Text under study

Start of Block

# How much bite advantage does Aogami Super offer over Shirogami?



## miggus (Oct 23, 2022)

Hi guys,

I'm considering trying a blade from Isamitsu. So now I have the old question whether I should go for Shirogami (Maboroshi equivalent) or Aogami Super (Denka equivalent).
In the TF continuum, Denka seems to be considered the superior line, and not just another steel type. Which comes with added increase in cost. It can't be the AS only - Moritaka's for example are not nearly as expensive. Isamitsu does the same price increase as they basically copied TFs structure, but they tend to recommend Shirogami, actually.



> After many years of working with Shirogami#1, we are able to produce knives that take full advantage of this steel, and manifest the qualities that make it great. We’d recommend this to anyone unsure of which core steel to choose.



Why am I asking this question? I have knives of most of the typical J-Knive steels, and few I adore as much as the Denka 165 Nakiri. The way it throws itself into produce makes one believe it's a powered tool. It has a raw, aggressive kind of cutting experience. The Togashi I recently got (W#1) and the Kurosaki (SG2) are very sharp, but more "civilized" sharp, I'd say. Which is less fun. Sometimes they don't cut too well even though they are sharp.

First I thought this is purely a grind issue, but when reading around the forum, I found some info that credits tungsten carbides in AS with the added toothiness, notable these two threads: Aogami Super | Kitchen Knife Forums Bite retention | Kitchen Knife Forums

For example:


Steampunk said:


> I like tungsten carbon steels around food for a couple reasons... Firstly, they seem to take a little toothier edge from sharpening than the simpler carbon alloys, and so far all the renditions I've tried have responded to deburring well. Secondly, when exposed to organic acids (Peppers, tomatoes, citrus, rare beef, etc.), the edge gets progressively toothier (Especially Aogami Super) as it erodes around the carbides rather than growing smooth like Shirogami or 10xx. You loose the hair-shaving sharpness, but you still have enough effective bite to keep going, rather than having the edge just start to slide.



This at least seems to explain my situation well.

Knife steel nerds also kind of supports this view: Is Blue Super Steel Actually Super? The Facts about Tungsten-alloyed Steels - Knife Steel Nerds


So I wonder if someone can compare how big of a difference this will make. I don't eat meat, so I don't need a super smooth edge for filets or what not. But I do like it if the knife doesn't struggle with tomato or bell pepper skin all too often. Rust resistance doesn't matter to me, never had a problem even with iron clad knives, neither do i need a knife that stays sharp super long. But I'd love to get that aggressive edge for longer, if possible.

End of Block

Problem description
Transcribe the part of the knife steel thread that begins at the words "## miggus (Oct" and ends after the words "steel to choose.". The records were drawn from a source unrelated to the thread above.

Page images and their extracted text
Start of Block

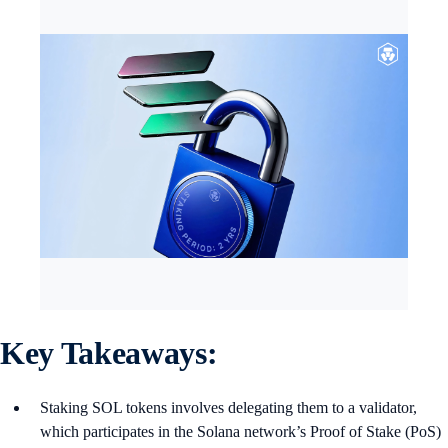
Key Takeaways:
Staking SOL tokens involves delegating them to a validator,
which participates in the Solana network’s Proof of Stake (PoS)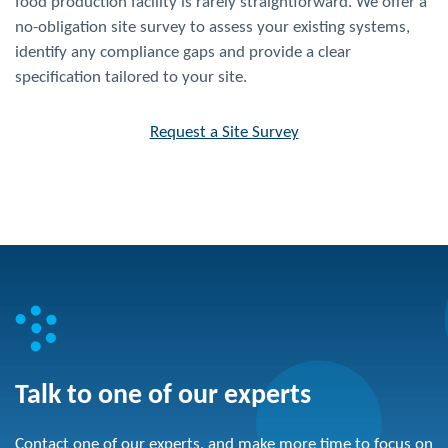
food production facility is rarely straightforward. We offer a
no-obligation site survey to assess your existing systems,
identify any compliance gaps and provide a clear
specification tailored to your site.
Request a Site Survey
Talk to one of our experts
Contact one of our experts, and make more time to focus on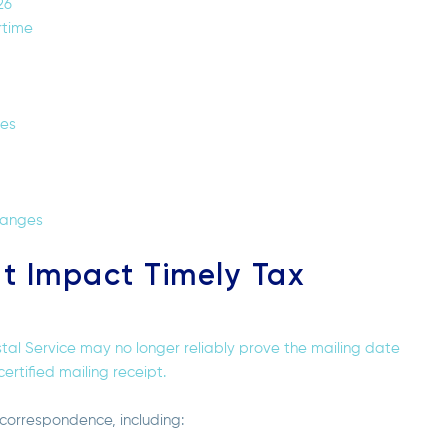
26
rtime
nes
hanges
at Impact Timely Tax
tal Service may no longer reliably prove the mailing date
ertified mailing receipt.
 correspondence, including:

End of Block

Written reply
## miggus (Oct 23, 2022)

Hi guys,

I'm considering trying a blade from Isamitsu. So now I have the old question whether I should go for Shirogami (Maboroshi equivalent) or Aogami Super (Denka equivalent).
In the TF continuum, Denka seems to be considered the superior line, and not just another steel type. Which comes with added increase in cost. It can't be the AS only - Moritaka's for example are not nearly as expensive. Isamitsu does the same price increase as they basically copied TFs structure, but they tend to recommend Shirogami, actually.



> After many years of working with Shirogami#1, we are able to produce knives that take full advantage of this steel, and manifest the qualities that make it great. We’d recommend this to anyone unsure of which core steel to choose.